The failure of self-belief in a Western project had spread throughout the West for several decades before 9/11 came along. But that event and the reaction to it, accelerated the process greatly, a sort of final recapitulation of it in a single decade. One response to this inability to project power and will — because there is no great consensus behind the meaning of such power, or its purpose — has been an outsourcing of it to Israel. And that, to a degree, is where the ends tie together. For after Eichmann was found guilty and sentenced to death, there was a powerful campaign in aid of him, to show clemency — a campaign in Israel. Twenty years earlier, the terrorist wing of Zionism had defended mass civilian terror as an expression of Mosaic law. Now, in 1961, many in the country sought to go beyond the legal principles of Nuremburg, to a conception of height that abjured any notion of justice that might have even a hint of retribution about it. Now instead of that, we have this, from Ted Lapkin, one of ultra-Zionism’s shrillest supporters:
“So there’s something quite condign about, not only the demise of the al-Qaeda leader, but about the manner in which he met it. His wasn’t a remote-control death by Hellfire missile fired from an unseen drone hovering in the heavens. Such a scenario would have provided the American people with a less than complete sense of satisfaction.
But as it turned out, there was real poetic justice to the way bin Laden was finally delivered into the clutches of the grim reaper. In the end, the death visited upon him by the United States was up close and personal. A team of Navy SEALs found him, fixed him and killed him in a face-to-face.

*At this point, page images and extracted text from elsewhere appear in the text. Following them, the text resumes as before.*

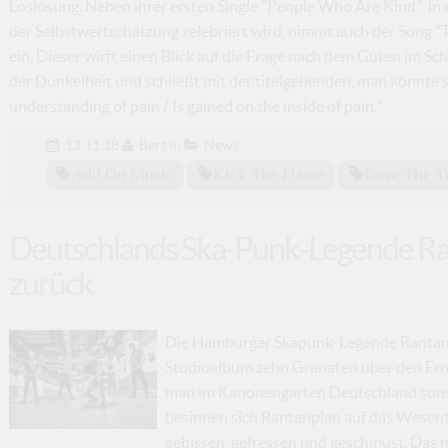
Loslösung. Neben ihrer ersten Single "People Who Are Kind", in
der Selbstwertschätzung zelebriert wird, nimmt auch der Song "
ein. Dieser wirft einen Blick auf die Frage nach dem Guten im Sc
der Dunkelheit und schließt mit der titelgebenden, man könnte
understanding of pain / Is gained on the inside of pain."
13.11.18
Bert
in
News
Add On Music
Kick The Flame
Love The T
Deutschlands Ska-Punk-Legende Ran
zurück
Die Hamburger Skapunk-Legende Rantanpl
Studioalbum zehn Granaten über den Ern
man im Kanonengarten Deutschland sonst
besinnen sich Rantanplan auf das Wesentli
gebissen, gefressen und geschmust. Das mu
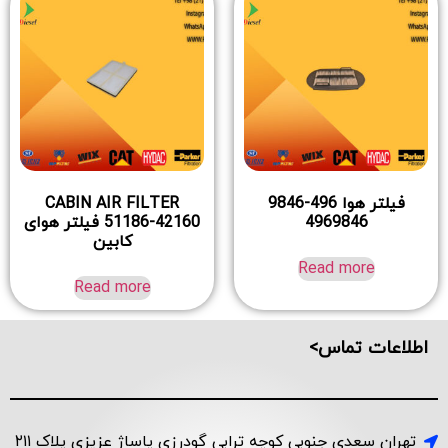
فیلتر هوا 496-9846
CABIN AIR FILTER
4969846
51186-42160 فیلتر هوای
کابین
Read more
Read more
اطلاعات تماس>
تهران سعدی جنوبی کوچه ترابی گودرزی پاساژ عزیزی پلاک ۲۱۱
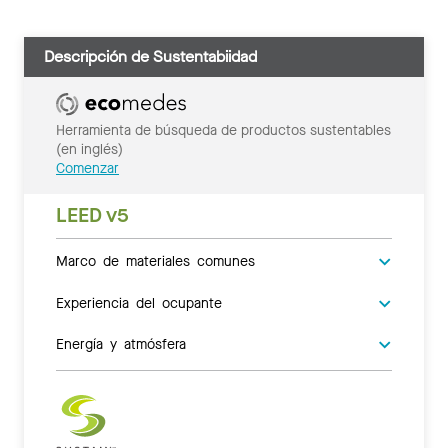
Descripción de Sustentabiidad
Herramienta de búsqueda de productos sustentables
(en inglés)
Comenzar
LEED v5
Marco de materiales comunes
Experiencia del ocupante
Energía y atmósfera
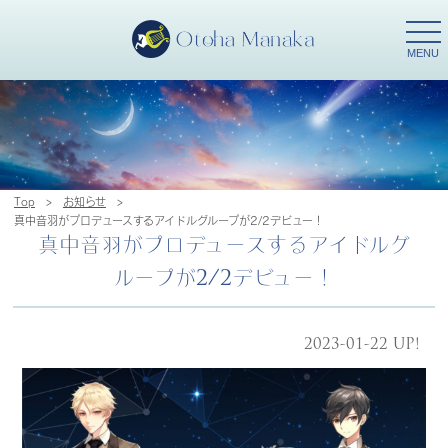
togg
navi
MENU
Top
>
お知らせ
>
真中音羽がプロデュースするアイドルグループが2/2デビュー！
真中音羽がプロデュースするアイドルグ
ループが2/2デビュー！
2023-01-22 UP!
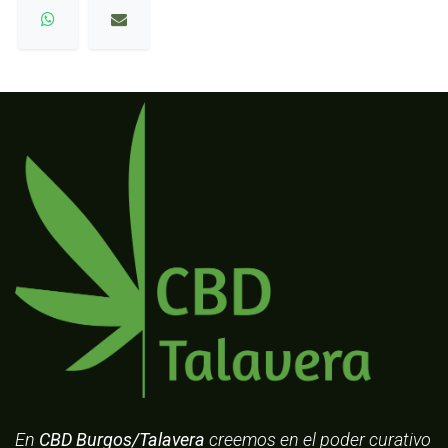
En
CBD Burgos/Talavera
creemos en el poder curativo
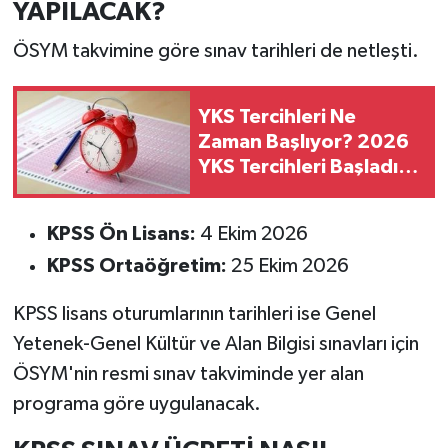
YAPILACAK?
ÖSYM takvimine göre sınav tarihleri de netleşti.
YKS Tercihleri Ne
Zaman Başlıyor? 2026
YKS Tercihleri Başladı
Mı, Bugün Mü
Başlayacak Ve Ne
KPSS Ön Lisans:
4 Ekim 2026
Zaman Bitecek?
KPSS Ortaöğretim:
25 Ekim 2026
KPSS lisans oturumlarının tarihleri ise Genel
Yetenek-Genel Kültür ve Alan Bilgisi sınavları için
ÖSYM'nin resmi sınav takviminde yer alan
programa göre uygulanacak.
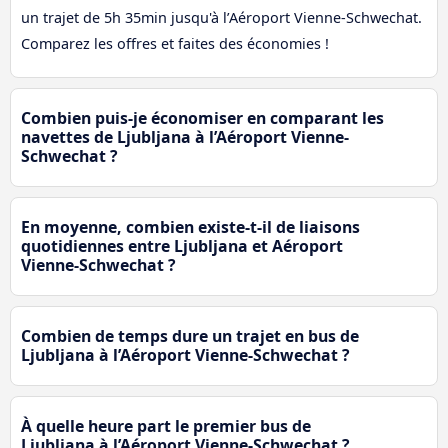
un trajet de 5h 35min jusqu'à l’Aéroport Vienne-Schwechat.
Comparez les offres et faites des économies !
Combien puis-je économiser en comparant les
navettes de Ljubljana à l’Aéroport Vienne-
Schwechat ?
En moyenne, combien existe-t-il de liaisons
quotidiennes entre Ljubljana et Aéroport
Vienne-Schwechat ?
Combien de temps dure un trajet en bus de
Ljubljana à l’Aéroport Vienne-Schwechat ?
À quelle heure part le premier bus de
Ljubljana à l’Aéroport Vienne-Schwechat ?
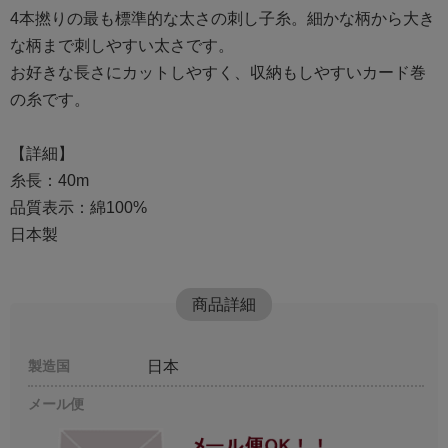
4本撚りの最も標準的な太さの刺し子糸。細かな柄から大き
な柄まで刺しやすい太さです。
お好きな長さにカットしやすく、収納もしやすいカード巻
の糸です。
【詳細】
糸長：40m
品質表示：綿100%
日本製
商品詳細
製造国
日本
メール便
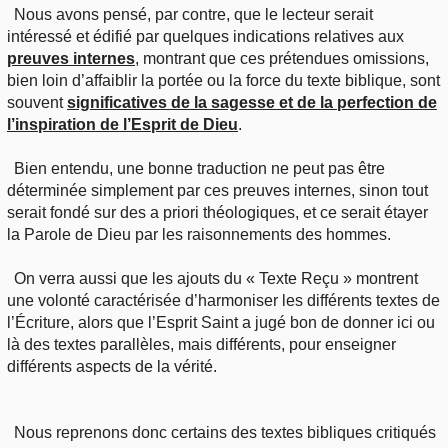
Nous avons pensé, par contre, que le lecteur serait
intéressé et édifié par quelques indications relatives aux
preuves internes
, montrant que ces prétendues omissions,
bien loin d’affaiblir la portée ou la force du texte biblique, sont
souvent
significatives de la sagesse et de la perfection de
l’inspiration de l’Esprit de Dieu
.
Bien entendu, une bonne traduction ne peut pas être
déterminée simplement par ces preuves internes, sinon tout
serait fondé sur des a priori théologiques, et ce serait étayer
la Parole de Dieu par les raisonnements des hommes.
On verra aussi que les ajouts du « Texte Reçu » montrent
une volonté caractérisée d’harmoniser les différents textes de
l’Écriture, alors que l’Esprit Saint a jugé bon de donner ici ou
là des textes parallèles, mais différents, pour enseigner
différents aspects de la vérité.
Nous reprenons donc certains des textes bibliques critiqués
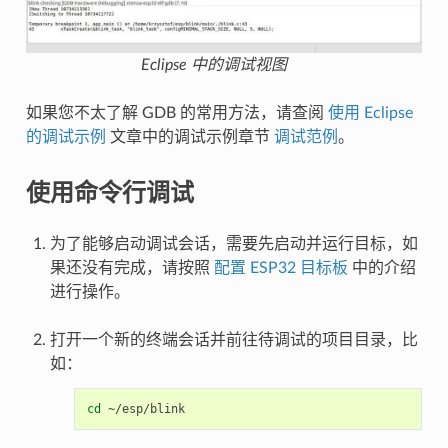
Eclipse 中的调试视图
如果您不太了解 GDB 的常用方法，请查阅
使用 Eclipse
的调试示例
文章中的调试示例章节
调试范例
。
使用命令行调试
为了能够启动调试会话，需要先启动并运行目标，如
果还没有完成，请按照
配置 ESP32 目标板
中的介绍
进行操作。
打开一个新的终端会话并前往待调试的项目目录，比
如：
cd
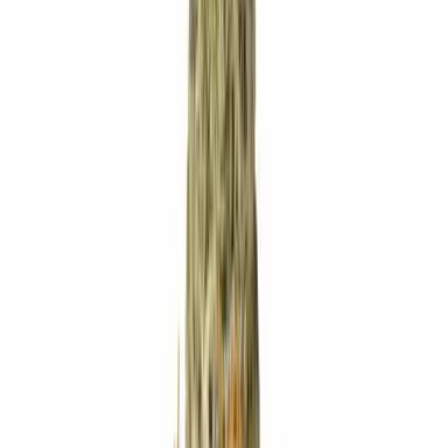
Produkte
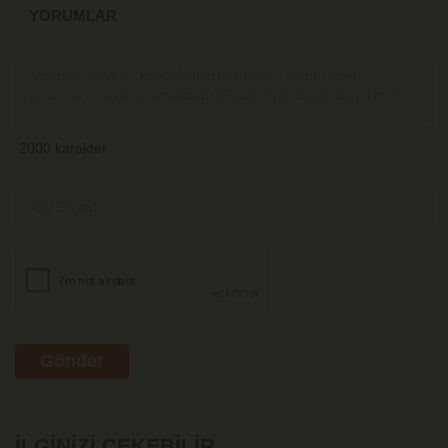
YORUMLAR
Gönder
İLGINIZI ÇEKEBILIR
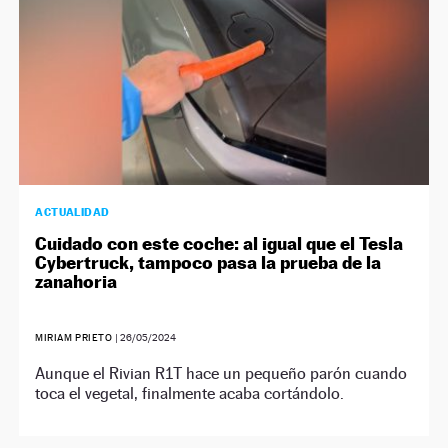
ACTUALIDAD
Cuidado con este coche: al igual que el Tesla
Cybertruck, tampoco pasa la prueba de la
zanahoria
MIRIAM PRIETO
|
26/05/2024
Aunque el Rivian R1T hace un pequeño parón cuando
toca el vegetal, finalmente acaba cortándolo.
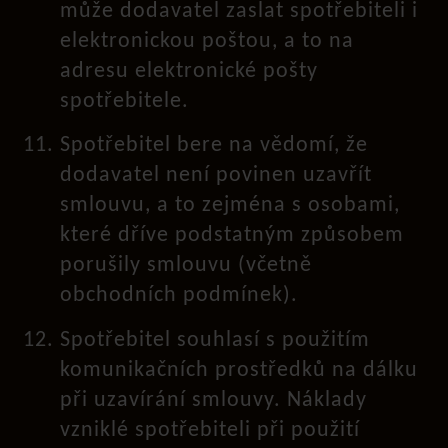
může dodavatel zaslat spotřebiteli i
elektronickou poštou, a to na
adresu elektronické pošty
spotřebitele.
Spotřebitel bere na vědomí, že
dodavatel není povinen uzavřít
smlouvu, a to zejména s osobami,
které dříve podstatným způsobem
porušily smlouvu (včetně
obchodních podmínek).
Spotřebitel souhlasí s použitím
komunikačních prostředků na dálku
při uzavírání smlouvy. Náklady
vzniklé spotřebiteli při použití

In a flawlessly implemented special operations raid, the world’s best finally settled the score with the world’s worst.”
To write such a thing is to be a prisoner of your own obsessions, your own needs, and to take your movement down with you. It is the neo-con voice moving from Narcissus to echo, sounds unattached to any speaking. It has run on endlessly this week, from a thousand different directions, it cannot stop itself, cannot resolve itself, and the only one who could is at the bottom of the ocean, beyond the realm of torture, no longer able to answer the question as to why we have gone down there with him, scorning the aspiration to a higher calling, content to dwell in the kingdom of the underworld, the permanent exception, in the night outside the city walls.